-- Exercise requirements --
[1] Reproduce word for word the part of the article about the FBI informer that begins at "The man was" and stops after "on display outside.".
[2] In the article about the FBI informer, what kind of business does Hussain run?
Segment Start: Selected text
Monday, June 01, 2009

These are the things that you can't talk about

The man was about 50 and wore an easy smile that betrayed the intensity of the things he has seen.

"Nobody knows my face. Nobody knows where I live," said the man, Shahed "Malik" Hussain, as he sat on an easy chair in his living room while the world passed by his window.

Hussain lives and works in Saratoga County, where he operates a motel that is close enough to Saratoga Springs that the trappings of the horse racing industry are on display outside.

His wife, who has a polite and welcoming demeanor equal to that of her husband, said she has grave concerns about the well-being of her family if people were to find out where they live. Her husband is an easy conversationalist who will talk about everything from basketball to living in Saratoga County. But he draws the line at discussions about his work as an informer for the FBI.

"These are things that I can't talk about," he said.

Others have.

In 2004, the man known as "Malik" posed as an arms dealer and asked two Albany-based mosque leaders to launder money from the phony sale of a shoulder-fired missile that would be used to assassinate a Pakistani diplomat in New York City.
Segment End: Selected text
Segment Start: Information shown
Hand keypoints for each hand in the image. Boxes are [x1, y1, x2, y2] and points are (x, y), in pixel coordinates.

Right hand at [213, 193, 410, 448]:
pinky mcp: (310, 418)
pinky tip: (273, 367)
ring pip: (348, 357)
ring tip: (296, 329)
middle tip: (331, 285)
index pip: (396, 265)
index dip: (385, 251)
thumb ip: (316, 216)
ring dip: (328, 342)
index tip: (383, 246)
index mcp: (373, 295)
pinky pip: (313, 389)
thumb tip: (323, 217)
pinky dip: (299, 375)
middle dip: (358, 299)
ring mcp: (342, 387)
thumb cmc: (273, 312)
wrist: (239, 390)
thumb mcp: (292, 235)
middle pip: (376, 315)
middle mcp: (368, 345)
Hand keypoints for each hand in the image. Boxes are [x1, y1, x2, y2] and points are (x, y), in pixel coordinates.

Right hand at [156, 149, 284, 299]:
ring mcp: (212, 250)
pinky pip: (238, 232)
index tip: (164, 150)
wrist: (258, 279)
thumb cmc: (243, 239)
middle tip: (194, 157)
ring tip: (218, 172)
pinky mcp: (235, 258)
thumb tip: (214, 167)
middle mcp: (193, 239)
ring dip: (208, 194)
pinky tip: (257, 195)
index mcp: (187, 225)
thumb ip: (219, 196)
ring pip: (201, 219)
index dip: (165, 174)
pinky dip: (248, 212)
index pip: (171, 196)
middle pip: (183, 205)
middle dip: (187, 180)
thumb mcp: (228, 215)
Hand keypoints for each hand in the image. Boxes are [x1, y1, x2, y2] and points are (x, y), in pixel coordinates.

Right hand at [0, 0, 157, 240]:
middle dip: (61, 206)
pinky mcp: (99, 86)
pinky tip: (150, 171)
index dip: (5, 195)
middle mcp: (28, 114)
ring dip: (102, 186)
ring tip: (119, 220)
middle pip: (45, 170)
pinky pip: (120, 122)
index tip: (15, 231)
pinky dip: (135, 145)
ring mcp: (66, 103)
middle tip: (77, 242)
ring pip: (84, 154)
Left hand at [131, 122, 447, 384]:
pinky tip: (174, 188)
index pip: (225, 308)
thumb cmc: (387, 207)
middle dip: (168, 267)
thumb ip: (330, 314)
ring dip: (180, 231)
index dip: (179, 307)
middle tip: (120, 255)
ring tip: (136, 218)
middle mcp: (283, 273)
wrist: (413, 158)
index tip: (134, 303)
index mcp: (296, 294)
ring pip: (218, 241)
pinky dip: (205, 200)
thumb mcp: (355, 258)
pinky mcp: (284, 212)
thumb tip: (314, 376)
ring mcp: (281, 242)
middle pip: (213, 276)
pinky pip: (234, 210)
Segment End: Information shown
-- Completed exercise --
[1]
The man was about 50 and wore an easy smile that betrayed the intensity of the things he has seen.

"Nobody knows my face. Nobody knows where I live," said the man, Shahed "Malik" Hussain, as he sat on an easy chair in his living room while the world passed by his window.

Hussain lives and works in Saratoga County, where he operates a motel that is close enough to Saratoga Springs that the trappings of the horse racing industry are on display outside.

[2] A motel.